I'm having a bit of trouble understanding exactly how indexing and querying would work if I don't have a smart-client available. I'm using SolrNet with C#, which currently doesn't integrate with ZooKeeper.

As a basic example, let's say I have a single collection, split into two shards, replicated across two separate nodes/servers, and I have a standard HTTP load-balancer in front of the servers (a scenario mentioned here). If I use the standard compositeId router, I believe that indexing would work without issue and be replicated to both nodes by ZooKeeper behind the scenes. I wouldn't need to worry about which node received the "update" command -- ZooKeeper would handle document routing and replication automatically.

However, in this same scenario, would ZooKeeper handle query routing behind the scenes correctly? Given that I'm using built-in sharding and not custom sharding, would a query request to the load-balancer get routed to the correct shard, or would I have to include all known shards in the "shards" parameter (see here) to make sure I don't miss anything?
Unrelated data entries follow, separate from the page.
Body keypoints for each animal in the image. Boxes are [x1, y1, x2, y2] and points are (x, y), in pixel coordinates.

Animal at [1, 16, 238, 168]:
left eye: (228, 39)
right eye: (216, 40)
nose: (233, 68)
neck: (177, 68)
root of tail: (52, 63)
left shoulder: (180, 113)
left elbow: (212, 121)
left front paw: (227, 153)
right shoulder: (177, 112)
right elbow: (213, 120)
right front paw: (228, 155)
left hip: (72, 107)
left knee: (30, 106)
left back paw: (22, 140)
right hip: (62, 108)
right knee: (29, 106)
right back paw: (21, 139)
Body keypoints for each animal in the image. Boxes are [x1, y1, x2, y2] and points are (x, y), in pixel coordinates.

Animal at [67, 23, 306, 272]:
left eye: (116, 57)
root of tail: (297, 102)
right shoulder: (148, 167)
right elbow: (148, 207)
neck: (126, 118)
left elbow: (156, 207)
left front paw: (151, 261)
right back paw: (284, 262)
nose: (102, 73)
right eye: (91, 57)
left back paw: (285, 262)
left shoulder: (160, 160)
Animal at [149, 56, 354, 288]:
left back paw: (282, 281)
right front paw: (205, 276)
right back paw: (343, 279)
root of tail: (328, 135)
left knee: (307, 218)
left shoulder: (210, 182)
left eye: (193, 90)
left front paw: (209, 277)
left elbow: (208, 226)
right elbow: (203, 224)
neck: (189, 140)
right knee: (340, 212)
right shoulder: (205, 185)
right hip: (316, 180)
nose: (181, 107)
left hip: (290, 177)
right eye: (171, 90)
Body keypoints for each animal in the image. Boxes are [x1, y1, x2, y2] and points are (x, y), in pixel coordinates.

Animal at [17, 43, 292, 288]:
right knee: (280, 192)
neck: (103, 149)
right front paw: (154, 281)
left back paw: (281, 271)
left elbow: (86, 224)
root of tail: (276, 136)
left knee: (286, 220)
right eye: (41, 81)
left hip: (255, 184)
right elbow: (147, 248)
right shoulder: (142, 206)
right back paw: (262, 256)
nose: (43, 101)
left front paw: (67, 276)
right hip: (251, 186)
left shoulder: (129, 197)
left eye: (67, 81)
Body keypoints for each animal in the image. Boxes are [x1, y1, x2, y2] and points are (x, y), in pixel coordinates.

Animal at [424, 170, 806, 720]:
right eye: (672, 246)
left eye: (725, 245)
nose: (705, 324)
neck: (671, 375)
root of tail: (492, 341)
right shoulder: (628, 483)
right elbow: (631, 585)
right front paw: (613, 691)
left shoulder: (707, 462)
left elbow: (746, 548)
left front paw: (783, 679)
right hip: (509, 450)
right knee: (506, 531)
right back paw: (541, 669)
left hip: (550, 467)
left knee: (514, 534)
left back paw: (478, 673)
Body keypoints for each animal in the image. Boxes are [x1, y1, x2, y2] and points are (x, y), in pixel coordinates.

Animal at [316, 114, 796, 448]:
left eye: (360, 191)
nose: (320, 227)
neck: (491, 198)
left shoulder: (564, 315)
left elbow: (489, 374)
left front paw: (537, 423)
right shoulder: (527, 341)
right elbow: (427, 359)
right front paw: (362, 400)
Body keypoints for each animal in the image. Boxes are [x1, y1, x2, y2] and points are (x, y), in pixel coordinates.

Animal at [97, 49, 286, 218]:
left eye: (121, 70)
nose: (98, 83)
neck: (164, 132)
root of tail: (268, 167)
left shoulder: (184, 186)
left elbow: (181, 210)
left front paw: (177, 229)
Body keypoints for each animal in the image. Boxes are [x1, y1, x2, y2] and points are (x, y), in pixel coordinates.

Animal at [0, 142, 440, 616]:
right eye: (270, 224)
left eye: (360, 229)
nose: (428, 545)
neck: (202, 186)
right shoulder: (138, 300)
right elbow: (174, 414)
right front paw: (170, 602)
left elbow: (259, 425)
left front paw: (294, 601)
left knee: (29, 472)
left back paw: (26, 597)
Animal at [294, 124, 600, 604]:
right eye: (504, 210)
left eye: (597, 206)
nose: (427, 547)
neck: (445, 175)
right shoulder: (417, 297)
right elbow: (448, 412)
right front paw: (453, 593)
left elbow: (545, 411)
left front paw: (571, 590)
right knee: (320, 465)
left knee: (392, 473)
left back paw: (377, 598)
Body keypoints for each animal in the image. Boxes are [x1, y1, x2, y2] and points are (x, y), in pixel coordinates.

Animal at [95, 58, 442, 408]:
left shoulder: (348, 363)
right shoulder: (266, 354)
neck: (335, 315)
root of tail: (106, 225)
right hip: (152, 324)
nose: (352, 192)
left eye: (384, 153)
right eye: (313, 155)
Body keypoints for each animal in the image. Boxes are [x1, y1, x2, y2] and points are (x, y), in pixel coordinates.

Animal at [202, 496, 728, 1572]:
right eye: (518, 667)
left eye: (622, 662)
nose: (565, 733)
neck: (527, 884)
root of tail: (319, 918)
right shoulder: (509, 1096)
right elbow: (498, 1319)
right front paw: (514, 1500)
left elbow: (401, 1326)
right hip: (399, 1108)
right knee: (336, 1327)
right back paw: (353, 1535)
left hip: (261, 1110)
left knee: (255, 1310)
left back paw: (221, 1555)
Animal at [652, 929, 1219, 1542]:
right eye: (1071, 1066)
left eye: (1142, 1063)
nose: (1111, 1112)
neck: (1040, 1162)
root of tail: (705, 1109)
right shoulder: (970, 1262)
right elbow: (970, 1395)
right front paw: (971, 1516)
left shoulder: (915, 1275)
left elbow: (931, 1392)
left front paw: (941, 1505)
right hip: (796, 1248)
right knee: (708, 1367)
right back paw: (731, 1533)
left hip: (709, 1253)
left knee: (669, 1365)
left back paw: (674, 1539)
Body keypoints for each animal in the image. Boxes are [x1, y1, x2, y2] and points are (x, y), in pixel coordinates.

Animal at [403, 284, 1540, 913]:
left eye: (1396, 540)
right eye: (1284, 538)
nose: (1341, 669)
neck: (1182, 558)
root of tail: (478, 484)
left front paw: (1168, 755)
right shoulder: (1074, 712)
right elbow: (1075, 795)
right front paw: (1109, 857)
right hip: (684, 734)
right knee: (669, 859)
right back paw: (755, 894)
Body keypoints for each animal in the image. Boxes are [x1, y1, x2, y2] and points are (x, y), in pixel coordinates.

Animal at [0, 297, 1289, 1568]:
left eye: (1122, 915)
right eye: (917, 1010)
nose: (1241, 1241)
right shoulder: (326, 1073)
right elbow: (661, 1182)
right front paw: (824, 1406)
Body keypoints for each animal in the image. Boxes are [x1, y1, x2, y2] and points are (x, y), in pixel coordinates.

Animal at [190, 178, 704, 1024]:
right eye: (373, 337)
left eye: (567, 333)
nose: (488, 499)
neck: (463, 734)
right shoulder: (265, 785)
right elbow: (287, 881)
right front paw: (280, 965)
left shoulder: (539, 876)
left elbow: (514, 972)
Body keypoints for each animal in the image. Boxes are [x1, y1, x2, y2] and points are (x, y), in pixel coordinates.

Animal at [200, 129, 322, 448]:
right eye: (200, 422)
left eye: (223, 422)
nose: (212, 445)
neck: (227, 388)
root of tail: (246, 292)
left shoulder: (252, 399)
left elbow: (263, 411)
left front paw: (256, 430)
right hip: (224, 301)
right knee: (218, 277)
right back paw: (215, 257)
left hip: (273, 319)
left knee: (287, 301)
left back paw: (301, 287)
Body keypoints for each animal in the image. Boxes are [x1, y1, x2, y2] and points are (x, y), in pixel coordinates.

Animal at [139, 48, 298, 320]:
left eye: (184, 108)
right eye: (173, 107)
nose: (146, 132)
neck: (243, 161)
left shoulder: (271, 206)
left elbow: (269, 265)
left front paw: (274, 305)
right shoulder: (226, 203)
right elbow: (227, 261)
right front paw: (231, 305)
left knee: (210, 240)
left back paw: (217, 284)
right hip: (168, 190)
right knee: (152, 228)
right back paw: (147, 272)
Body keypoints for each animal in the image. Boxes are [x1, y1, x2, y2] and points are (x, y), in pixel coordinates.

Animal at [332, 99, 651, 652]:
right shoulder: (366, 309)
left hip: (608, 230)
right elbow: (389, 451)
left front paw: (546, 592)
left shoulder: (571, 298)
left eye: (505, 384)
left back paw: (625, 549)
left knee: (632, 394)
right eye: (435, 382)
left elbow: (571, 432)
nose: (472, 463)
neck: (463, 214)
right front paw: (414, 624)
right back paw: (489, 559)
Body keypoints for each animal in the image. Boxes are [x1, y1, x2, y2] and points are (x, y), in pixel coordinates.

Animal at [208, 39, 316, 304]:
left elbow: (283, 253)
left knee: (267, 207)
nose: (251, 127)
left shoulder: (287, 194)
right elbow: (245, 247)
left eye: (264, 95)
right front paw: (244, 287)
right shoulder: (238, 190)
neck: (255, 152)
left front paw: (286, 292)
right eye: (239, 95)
Obviously this would be onerous to maintain as the number of shards grows.

Is seems like custom sharding would provide the greatest efficiency across indexing and querying, although then you run the risk wildly unequal shard sizes. Any thoughts on these matters would be appreciated.

回答1:

Lets take the example of a two shard collection, with each shard on a separate node/server.

10.x.x.100:8983/solr/ --> shard 1 / node 1

10.x.x.101:8983/solr/ --> shard 2 / node 2

Using default routing you indexed 100 documents which got split into these two servers and now they have 50 documents each.

If you query any of the two servers for documents, solr will search in both the shards by default. You do not need to specify anything in shards parameter.

So

10.x.x.100:8983/solr/collection/select?q=solr rocks

will run this same query on 10.x.x.101:8983/solr/ also and the results returned will be a combination of results from both shards, sorted and ranked by score.

The &shards parameter comes into picture when you know which "group" of data is in which shard. For example using the above example, you have custom routing enabled and you use the field "city" to route the documents. For sake of example, lets assume there can be only two values for "city" field. Your documents will be routed to one of the shards based on this field.

On your application side, if you want to specifically query for documents belonging to a city, you can specify the &shard parameter, and all the results for the query will be only from that shard.